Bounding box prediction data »
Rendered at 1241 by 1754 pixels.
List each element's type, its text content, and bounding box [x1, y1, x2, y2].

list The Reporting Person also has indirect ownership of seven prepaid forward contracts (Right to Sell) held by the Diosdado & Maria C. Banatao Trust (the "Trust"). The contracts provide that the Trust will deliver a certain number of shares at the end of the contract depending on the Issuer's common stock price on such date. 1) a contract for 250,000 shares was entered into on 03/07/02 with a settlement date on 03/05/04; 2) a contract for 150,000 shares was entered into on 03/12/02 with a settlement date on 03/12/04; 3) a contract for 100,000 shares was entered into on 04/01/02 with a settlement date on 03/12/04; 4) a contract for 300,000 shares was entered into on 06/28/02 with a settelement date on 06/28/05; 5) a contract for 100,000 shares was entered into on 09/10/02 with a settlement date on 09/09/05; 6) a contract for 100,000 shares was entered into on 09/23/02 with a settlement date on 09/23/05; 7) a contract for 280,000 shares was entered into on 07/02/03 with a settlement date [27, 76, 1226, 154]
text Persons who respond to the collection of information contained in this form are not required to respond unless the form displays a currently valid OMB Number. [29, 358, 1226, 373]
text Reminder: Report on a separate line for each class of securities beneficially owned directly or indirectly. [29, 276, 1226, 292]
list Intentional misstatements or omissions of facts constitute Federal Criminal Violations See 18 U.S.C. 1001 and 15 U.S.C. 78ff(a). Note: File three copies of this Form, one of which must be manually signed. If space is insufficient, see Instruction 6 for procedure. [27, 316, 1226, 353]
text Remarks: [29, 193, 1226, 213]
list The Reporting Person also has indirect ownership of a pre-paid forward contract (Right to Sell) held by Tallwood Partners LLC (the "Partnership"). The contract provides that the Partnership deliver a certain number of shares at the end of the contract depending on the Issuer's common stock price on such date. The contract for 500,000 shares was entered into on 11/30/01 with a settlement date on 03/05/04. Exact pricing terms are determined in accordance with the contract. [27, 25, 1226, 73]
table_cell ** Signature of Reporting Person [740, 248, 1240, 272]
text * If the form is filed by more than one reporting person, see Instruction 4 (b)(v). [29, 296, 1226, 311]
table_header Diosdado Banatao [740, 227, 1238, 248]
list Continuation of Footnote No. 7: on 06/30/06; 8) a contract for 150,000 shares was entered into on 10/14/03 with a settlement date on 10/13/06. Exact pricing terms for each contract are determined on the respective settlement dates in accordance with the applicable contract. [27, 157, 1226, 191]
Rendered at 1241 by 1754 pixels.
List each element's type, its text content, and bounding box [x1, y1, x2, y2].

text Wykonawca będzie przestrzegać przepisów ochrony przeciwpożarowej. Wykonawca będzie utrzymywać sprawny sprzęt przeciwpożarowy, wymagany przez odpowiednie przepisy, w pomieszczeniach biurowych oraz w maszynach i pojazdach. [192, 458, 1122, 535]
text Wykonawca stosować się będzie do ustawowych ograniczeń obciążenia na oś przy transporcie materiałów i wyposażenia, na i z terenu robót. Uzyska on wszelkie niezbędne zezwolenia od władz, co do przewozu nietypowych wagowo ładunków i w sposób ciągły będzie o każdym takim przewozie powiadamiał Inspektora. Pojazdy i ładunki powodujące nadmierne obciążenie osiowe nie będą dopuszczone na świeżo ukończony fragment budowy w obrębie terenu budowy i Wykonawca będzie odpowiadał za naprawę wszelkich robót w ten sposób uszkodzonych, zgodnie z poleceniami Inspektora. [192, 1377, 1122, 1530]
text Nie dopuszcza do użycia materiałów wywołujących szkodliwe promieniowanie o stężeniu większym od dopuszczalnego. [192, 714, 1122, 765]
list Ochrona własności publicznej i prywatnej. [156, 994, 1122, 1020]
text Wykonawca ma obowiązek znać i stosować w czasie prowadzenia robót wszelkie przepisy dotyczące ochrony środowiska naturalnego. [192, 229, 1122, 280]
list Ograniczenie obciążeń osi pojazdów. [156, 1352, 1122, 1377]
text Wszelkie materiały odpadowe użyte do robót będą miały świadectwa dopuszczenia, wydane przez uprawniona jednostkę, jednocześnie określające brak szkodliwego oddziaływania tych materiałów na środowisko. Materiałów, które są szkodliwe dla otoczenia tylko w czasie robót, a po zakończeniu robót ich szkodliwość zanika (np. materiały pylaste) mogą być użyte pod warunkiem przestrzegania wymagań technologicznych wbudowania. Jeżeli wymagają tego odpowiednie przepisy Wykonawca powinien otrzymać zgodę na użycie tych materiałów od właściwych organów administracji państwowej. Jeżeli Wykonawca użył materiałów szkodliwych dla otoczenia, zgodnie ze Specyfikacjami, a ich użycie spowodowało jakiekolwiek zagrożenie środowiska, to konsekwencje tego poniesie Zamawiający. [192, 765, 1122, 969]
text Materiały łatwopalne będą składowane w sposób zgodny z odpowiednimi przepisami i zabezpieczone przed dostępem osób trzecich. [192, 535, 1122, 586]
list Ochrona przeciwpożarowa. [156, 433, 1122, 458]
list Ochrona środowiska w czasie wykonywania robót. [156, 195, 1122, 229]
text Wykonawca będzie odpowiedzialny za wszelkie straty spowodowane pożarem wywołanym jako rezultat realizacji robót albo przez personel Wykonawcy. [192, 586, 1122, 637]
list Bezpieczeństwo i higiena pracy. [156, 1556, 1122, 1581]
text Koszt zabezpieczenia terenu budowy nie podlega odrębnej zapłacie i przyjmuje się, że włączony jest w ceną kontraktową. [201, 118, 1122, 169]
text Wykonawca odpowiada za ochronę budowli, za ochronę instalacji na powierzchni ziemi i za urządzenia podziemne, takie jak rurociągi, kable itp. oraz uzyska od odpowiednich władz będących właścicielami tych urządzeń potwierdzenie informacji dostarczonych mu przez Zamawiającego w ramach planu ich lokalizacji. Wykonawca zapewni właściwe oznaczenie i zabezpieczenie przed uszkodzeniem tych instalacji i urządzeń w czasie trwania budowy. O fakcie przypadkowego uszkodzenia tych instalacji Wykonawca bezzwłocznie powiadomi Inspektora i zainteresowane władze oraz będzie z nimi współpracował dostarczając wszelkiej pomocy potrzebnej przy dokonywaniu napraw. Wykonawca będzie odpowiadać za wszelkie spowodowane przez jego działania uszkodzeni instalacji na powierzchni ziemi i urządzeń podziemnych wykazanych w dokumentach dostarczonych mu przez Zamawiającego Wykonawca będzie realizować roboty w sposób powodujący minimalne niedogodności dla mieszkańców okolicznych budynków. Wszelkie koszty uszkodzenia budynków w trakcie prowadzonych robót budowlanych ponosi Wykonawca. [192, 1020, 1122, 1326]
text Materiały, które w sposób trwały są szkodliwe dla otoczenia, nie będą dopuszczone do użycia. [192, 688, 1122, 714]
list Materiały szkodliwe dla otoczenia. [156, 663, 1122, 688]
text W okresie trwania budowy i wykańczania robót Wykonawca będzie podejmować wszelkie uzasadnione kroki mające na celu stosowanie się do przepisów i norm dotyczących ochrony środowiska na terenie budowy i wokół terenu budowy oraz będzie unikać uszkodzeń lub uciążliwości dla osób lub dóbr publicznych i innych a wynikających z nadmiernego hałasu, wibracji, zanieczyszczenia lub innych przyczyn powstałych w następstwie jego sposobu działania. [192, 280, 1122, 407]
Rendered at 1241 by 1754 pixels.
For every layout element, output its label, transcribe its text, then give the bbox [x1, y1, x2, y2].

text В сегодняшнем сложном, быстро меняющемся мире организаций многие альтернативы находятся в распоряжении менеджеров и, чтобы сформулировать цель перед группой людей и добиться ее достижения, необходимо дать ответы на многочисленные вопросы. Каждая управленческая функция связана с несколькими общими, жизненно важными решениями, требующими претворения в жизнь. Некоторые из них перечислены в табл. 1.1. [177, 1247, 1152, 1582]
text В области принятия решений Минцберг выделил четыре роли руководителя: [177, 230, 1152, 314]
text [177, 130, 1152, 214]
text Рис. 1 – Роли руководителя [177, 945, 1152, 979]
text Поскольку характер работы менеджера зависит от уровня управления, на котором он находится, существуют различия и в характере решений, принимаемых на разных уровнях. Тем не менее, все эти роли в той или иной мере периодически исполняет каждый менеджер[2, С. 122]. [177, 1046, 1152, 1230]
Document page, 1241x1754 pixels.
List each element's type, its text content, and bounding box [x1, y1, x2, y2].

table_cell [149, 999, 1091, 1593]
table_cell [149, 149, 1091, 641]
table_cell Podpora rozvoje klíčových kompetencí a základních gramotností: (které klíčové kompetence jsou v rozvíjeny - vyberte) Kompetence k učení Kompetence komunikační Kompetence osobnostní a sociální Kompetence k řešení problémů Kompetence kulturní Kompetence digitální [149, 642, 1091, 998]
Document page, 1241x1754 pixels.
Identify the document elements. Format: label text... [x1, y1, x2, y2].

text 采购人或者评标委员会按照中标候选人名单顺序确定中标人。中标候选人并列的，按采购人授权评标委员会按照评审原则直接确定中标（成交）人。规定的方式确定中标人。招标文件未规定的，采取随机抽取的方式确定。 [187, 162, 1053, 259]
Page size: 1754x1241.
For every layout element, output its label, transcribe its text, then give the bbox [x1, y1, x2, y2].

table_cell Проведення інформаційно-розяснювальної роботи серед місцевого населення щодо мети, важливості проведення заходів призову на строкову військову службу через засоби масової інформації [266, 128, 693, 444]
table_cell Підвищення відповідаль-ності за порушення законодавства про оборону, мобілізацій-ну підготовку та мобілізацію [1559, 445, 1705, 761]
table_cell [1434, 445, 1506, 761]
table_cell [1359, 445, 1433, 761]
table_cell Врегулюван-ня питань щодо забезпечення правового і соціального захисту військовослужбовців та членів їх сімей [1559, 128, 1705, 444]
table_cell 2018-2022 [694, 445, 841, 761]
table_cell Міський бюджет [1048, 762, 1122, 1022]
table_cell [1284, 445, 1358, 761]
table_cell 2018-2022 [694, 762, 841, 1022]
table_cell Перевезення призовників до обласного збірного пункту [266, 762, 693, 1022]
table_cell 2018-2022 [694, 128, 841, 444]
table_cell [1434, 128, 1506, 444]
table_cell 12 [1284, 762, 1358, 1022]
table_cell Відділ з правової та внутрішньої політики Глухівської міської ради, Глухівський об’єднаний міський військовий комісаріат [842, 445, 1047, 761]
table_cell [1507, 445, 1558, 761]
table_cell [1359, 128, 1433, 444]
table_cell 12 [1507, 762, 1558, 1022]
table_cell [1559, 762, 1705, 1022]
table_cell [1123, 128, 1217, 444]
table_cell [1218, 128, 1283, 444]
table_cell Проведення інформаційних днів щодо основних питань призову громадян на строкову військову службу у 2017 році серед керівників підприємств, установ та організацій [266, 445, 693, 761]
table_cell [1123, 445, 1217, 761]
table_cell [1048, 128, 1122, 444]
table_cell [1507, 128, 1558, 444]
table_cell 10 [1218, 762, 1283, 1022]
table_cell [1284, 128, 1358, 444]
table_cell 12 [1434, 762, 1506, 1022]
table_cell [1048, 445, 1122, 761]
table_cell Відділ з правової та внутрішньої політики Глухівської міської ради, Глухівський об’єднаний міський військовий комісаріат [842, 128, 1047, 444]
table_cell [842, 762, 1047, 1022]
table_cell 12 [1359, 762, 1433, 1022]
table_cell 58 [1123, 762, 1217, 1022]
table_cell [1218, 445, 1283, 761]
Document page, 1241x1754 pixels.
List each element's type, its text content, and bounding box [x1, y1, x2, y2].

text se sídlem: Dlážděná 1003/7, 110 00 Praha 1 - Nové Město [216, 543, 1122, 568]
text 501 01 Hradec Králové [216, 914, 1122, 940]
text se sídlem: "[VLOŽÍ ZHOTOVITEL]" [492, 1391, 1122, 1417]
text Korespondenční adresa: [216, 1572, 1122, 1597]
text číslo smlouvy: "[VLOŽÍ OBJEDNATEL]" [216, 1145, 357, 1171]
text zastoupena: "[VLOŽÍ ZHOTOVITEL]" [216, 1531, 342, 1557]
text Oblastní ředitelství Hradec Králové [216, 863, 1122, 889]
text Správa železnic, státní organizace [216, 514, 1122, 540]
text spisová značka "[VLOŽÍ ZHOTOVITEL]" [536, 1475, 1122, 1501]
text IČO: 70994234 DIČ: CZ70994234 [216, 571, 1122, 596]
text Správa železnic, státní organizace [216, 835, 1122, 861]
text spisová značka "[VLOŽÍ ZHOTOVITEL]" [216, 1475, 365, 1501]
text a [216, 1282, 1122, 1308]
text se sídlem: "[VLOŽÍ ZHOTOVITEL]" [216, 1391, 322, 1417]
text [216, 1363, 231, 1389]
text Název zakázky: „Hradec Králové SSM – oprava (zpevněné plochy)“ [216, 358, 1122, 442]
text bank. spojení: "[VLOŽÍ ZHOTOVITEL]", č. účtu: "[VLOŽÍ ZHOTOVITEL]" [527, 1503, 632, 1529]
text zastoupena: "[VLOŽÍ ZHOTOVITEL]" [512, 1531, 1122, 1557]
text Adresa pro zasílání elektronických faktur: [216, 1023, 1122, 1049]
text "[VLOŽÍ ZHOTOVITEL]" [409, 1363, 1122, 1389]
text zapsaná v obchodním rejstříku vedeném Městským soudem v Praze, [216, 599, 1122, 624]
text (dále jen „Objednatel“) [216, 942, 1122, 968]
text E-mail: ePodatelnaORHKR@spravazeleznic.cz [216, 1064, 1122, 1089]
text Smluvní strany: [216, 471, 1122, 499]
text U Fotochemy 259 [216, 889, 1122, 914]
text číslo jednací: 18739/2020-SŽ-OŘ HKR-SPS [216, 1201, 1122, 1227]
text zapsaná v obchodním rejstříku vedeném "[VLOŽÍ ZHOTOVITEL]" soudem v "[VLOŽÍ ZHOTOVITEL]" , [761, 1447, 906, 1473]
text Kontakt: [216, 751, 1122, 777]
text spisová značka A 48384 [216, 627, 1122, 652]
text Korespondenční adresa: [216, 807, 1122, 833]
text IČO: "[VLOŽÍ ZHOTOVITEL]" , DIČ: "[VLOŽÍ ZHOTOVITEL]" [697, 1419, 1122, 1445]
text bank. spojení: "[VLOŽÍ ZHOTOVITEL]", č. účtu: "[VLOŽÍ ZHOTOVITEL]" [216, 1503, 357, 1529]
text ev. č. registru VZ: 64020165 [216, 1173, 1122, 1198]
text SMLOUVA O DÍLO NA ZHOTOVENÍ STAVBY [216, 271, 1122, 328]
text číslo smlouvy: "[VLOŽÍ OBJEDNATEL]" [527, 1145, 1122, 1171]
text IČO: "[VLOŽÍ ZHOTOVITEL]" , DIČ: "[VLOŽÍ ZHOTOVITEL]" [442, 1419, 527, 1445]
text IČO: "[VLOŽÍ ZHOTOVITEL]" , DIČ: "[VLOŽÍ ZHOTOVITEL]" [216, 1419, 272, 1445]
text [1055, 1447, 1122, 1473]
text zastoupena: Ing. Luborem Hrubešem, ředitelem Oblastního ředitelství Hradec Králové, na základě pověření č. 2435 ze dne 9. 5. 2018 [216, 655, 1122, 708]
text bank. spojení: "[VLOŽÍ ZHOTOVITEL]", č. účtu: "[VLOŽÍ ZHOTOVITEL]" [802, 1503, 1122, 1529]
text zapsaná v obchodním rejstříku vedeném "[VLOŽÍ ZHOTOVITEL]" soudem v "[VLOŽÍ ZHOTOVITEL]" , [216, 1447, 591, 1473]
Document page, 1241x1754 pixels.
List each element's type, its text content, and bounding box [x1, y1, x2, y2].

Work required » What lines of the data contain the string "terms"? List them.

Written answer »
list The Reporting Person also has indirect ownership of a pre-paid forward contract (Right to Sell) held by Tallwood Partners LLC (the "Partnership"). The contract provides that the Partnership deliver a certain number of shares at the end of the contract depending on the Issuer's common stock price on such date. The contract for 500,000 shares was entered into on 11/30/01 with a settlement date on 03/05/04. Exact pricing terms are determined in accordance with the contract. [27, 25, 1226, 73]
list Continuation of Footnote No. 7: on 06/30/06; 8) a contract for 150,000 shares was entered into on 10/14/03 with a settlement date on 10/13/06. Exact pricing terms for each contract are determined on the respective settlement dates in accordance with the applicable contract. [27, 157, 1226, 191]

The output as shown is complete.